Rozdzielili się więc, każdy w swoją stronę. Nie  uszli daleko gdy dziewczyna trąciła przybysza łokciem.

- Moi rodzice.- wskazała głową na parę zbliżających się wikingów. W jej głosie wyczuł źle ukrywaną niechęć. W sumie nic dziwnego. Stary Hofferson wyglądał jak coś pomiędzy gorylem a dorodnym knurem. Nosił hełm z parą jaczych rogów i długą, zaplataną w mnóstwo warkoczyków brodę. Jego żona zaś przypominała spasioną samicę orangutana której ktoś przykleił do głowy wiecheć słomy. Jedyne co łączyło ich z córką to kolor włosów i oczu, w których nie widział jednak właściwej Astrid bystrości. Widać było że nie szykują dziewczynie ciepłego powitania. Nie mylił się.

- Znowu przynosisz hańbę rodzinie! Jak to możliwe, aby jakiś przybłęda z zapomnianej przez Tora dziury radził sobie na morzu lepiej od wikinga! – krzyczał na Bogu ducha winną dziewczynę tak, że słyszeli go chyba w całej wiosce. Czarnowłosy zerkną na Astrid. Ta zwiesiła głowę, lecz widać było że ledwo nad sobą panuję. Zacisnęła pięści tak że zbielały jej knykcie, cała drżała. W końcu uznał że czas to zakończyć. Nawet nie dlatego, że było mu żal dziewczyny. Wiking po prostu go denerwował.

- Łatwo mówić komuś, kto o morzu tylko słyszał.

Hoffersona zatkało.

-Pływałem po morzach gdy ciebie jeszcze nie było!- rykną po ponad minucie.

-I od tamtej pory noga twoja na żadnym statku nie postała.- odparł tonem jakby po raz setny tłumaczył coś oczywistego wyjątkowemu ułomowi.
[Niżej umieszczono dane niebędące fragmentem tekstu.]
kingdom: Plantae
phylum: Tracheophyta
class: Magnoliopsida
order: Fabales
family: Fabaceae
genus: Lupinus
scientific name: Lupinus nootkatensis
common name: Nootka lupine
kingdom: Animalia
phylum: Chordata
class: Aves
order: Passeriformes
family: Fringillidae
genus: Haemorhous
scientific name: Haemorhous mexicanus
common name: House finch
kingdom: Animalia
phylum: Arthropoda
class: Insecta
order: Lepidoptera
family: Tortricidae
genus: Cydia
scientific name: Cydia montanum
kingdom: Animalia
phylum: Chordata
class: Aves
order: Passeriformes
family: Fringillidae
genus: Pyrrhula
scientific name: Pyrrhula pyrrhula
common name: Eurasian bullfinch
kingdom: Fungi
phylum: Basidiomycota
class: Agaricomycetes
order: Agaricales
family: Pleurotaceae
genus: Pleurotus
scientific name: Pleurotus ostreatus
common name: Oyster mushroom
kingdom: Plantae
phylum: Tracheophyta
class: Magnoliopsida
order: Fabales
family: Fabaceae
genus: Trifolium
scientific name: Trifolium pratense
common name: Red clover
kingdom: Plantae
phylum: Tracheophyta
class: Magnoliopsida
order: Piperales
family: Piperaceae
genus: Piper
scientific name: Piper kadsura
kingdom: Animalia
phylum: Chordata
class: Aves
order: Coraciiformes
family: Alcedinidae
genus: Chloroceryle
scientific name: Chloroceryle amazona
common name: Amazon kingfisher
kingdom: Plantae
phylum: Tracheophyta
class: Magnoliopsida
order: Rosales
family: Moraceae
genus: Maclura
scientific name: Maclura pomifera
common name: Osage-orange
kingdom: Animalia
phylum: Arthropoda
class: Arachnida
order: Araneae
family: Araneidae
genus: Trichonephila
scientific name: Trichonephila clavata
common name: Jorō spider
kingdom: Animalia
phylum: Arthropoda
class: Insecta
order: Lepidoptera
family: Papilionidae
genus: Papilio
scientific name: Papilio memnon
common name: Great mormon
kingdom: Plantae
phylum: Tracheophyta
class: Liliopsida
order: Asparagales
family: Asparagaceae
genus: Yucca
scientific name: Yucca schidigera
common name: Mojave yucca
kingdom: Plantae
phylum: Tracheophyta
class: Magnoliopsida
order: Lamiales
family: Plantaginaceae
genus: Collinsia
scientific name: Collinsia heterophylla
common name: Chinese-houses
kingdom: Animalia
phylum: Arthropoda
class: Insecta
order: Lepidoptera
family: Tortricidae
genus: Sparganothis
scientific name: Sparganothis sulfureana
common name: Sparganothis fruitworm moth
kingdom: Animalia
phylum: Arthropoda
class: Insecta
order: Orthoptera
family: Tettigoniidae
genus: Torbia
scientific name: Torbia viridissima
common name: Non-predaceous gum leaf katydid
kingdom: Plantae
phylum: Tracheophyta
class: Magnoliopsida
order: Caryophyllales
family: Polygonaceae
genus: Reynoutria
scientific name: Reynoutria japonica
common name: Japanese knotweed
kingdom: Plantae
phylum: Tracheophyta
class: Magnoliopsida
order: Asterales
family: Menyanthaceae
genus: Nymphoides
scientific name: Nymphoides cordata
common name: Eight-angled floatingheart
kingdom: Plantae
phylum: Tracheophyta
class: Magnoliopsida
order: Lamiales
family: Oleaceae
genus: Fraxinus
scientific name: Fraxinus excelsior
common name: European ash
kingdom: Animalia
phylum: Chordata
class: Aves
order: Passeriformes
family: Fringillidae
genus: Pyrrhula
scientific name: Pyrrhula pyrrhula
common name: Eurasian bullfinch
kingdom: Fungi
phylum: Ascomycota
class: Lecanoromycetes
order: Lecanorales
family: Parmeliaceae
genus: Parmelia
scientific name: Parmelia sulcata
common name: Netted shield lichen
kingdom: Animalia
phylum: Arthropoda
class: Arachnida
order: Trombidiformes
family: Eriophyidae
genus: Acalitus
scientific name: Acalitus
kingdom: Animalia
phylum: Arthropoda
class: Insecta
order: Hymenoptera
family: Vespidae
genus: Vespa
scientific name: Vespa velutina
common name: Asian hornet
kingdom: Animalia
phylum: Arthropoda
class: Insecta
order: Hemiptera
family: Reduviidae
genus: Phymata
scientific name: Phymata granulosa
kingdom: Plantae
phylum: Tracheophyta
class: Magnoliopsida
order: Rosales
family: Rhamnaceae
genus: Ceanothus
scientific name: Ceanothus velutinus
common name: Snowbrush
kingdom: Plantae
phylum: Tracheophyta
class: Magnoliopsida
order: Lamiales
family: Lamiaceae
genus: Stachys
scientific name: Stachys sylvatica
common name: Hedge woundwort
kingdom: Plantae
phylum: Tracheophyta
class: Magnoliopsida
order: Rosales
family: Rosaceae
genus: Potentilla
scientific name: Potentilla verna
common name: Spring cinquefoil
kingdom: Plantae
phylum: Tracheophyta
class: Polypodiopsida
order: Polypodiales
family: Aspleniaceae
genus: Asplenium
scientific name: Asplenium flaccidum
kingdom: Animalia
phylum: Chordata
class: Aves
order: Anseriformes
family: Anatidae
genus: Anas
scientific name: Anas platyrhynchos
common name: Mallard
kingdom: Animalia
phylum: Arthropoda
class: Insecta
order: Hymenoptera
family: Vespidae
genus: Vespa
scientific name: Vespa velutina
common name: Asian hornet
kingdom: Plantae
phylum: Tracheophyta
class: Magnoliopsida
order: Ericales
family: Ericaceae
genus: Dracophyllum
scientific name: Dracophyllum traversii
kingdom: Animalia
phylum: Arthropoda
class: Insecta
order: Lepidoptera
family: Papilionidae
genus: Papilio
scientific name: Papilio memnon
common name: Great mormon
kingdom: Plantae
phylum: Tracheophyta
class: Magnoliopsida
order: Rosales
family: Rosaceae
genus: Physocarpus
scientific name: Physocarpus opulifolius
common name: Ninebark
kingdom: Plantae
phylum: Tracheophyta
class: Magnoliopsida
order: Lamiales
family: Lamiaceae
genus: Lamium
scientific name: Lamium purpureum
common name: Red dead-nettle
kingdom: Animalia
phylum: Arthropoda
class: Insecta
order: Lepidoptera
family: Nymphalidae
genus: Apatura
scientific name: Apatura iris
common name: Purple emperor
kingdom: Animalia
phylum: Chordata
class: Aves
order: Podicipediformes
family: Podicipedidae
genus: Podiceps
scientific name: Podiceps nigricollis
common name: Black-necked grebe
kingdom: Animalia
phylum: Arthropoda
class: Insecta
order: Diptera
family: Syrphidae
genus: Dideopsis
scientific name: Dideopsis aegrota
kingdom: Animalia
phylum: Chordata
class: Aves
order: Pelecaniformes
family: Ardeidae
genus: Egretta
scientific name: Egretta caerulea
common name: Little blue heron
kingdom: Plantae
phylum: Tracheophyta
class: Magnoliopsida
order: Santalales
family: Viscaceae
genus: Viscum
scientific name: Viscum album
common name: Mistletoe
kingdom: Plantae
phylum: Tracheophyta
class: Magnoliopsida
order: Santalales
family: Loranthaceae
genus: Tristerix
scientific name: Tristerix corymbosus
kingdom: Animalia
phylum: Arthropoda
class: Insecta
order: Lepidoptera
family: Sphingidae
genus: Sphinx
Dotychczas sądził że stwierdzenie ,,czerwony jak burak” to tylko przenośnia. Jak widać, nie.

-Hofferson! Znowu wszczynasz awantury?- rozległ się tubalny głos za jego plecami. Wódz. Widać to było od razu. Wielki jak gdańska szafa i na swój sposób majestatyczny. Zauważył  Żuka i przez chwilę przyglądał mu się z lekkim zdziwieniem.

- To ty uratowałeś Astrid? Wyobrażałem cię sobie trochę większego.

-To nic takiego. Po prostu znalazłem ją wśród dryfujących szczątków.

- Nikogo więcej?

- Nikogo. Resztę zjadły morskie stwory. Widziałem je. Ona przeżyła bo leżała na sporym kawałku drewna. Nie zwietrzyły jej.

- A jak przetrwałeś sztorm? Gruby mówił że nie widział takiej burzy od lat.

-Widocznie tylko mnie zahaczył.

- Zapewne. Mamy starą szopę na obrzeżach wioski. Jest do twojej dyspozycji. Astrid cię zaprowadzi.

Polak skiną głową. Szopa, jak się okazało była całkiem solidną konstrukcją. Stała lekko z boku, większość okolicznych budynków była starsza niż reszta wioski. Widocznie smoki rzadziej tu grasowały.

-Nie wygląda na opuszczoną.

-Pleśniak trzyma w niej część swoich gratów. Nie przejmuj się nim.- odparła wesoło.

-Skoro tak twierdzisz…

Resztę dnia zużył na przeniesienie swoich rzeczy i wyczyszczenie nowego lokum. Wiele mu w tym pomogły bliźniaki, Mieczyk i Szpadka Thorston. Zwłaszcza przy wyrzucaniu własności Pleśniaka, rzeczywiście bezwartościowych gratów. Teraz leżały w bezładnej stercie. Przez chwilę patrzył na nie w zamyśleniu, w końcu, ponaglany przez bliźniaki cisną na stertę trzymaną w ręku pochodnie. Rupiecie natychmiast zajęły się ogniem, rozświetlając wieczorne ciemności. Stał wsłuchany w huk płomieni. Gdy ogień przygasł dostrzegł na niebie sylwetki smoków. Gdzieś z oddali dobiegł go zew bojowy jaszczurnicy. Zapowiadała się ciekawa noc.